The emergence of book printing stimulated translation activities. It was then that modern terms appeared. The appearance of the verb “traduire” is attributed to 1539, and in 1540 the French humanist and translator Etienne Dole includes “traduction” and “traducteur” in one of his treatises. In Spain, the neologisms “traducir” and “traduccion” appear, and in Italy – “tradurre” and “traduzione”. In school practice, the term “version” continues to be used, meaning translation into the native language from Greek and Latin.

By the end of the XIX century translators began to formulate some semblance of a “normative translation theory” outlining a number of requirements that a “good” translation or translator must meet.

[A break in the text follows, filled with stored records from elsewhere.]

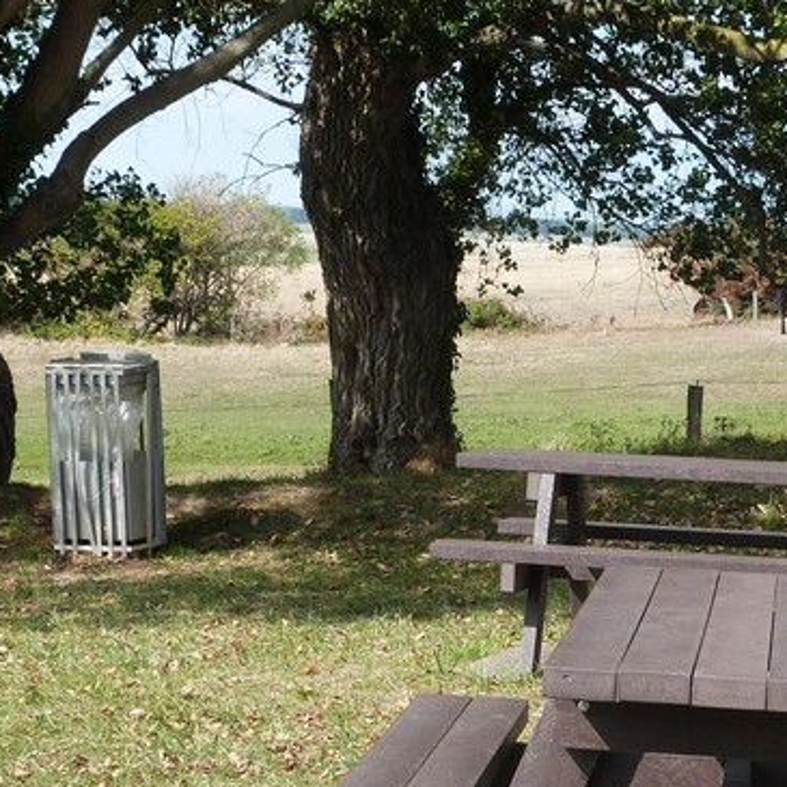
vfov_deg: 13.6
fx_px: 3292
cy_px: 563
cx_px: 558
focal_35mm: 128
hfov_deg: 13.6
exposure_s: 1/250
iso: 100
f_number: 5.6
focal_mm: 11.8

Translation studies first took shape as an independent discipline as a branch of linguistics in the 1930s. One of the first attempts to create a full-fledged theory of translation was made in the works of Russian scientists A.V. Fedorov and Ya.I. Rezker. They developed a linguistic translation theory called “the theory of regular correspondence”. There was still no full understanding of translation as an interdisciplinary phenomenon, and the attention of researchers was quite rightly focused on its linguistic aspect. The significance of this theory can hardly be overestimated.

The modern theory of translation as a starting point is based on the fact that translation, like language, is a means of communication. Hence the name of this theory – “the communicative model of translation”. There are many descriptions translation, reflecting one or another of its features as an act of interlingual communication. Among them – one of the most developed is proposed in the works of German scientists O. Kade and A. Neubert. Communication theory owes much of its subsequent development to the research of Russian scientists V.N. Komissarov and A.D. Schweitzer.

Today, the greatest need for translators is in technical fields, more than 70 % of the world’s translators work in them. The largest volume of translated texts is business correspondence, followed by consumer informational texts of various kinds (instructions, brochures, etc.), then scientific and technical texts, contractual texts, technical descriptions.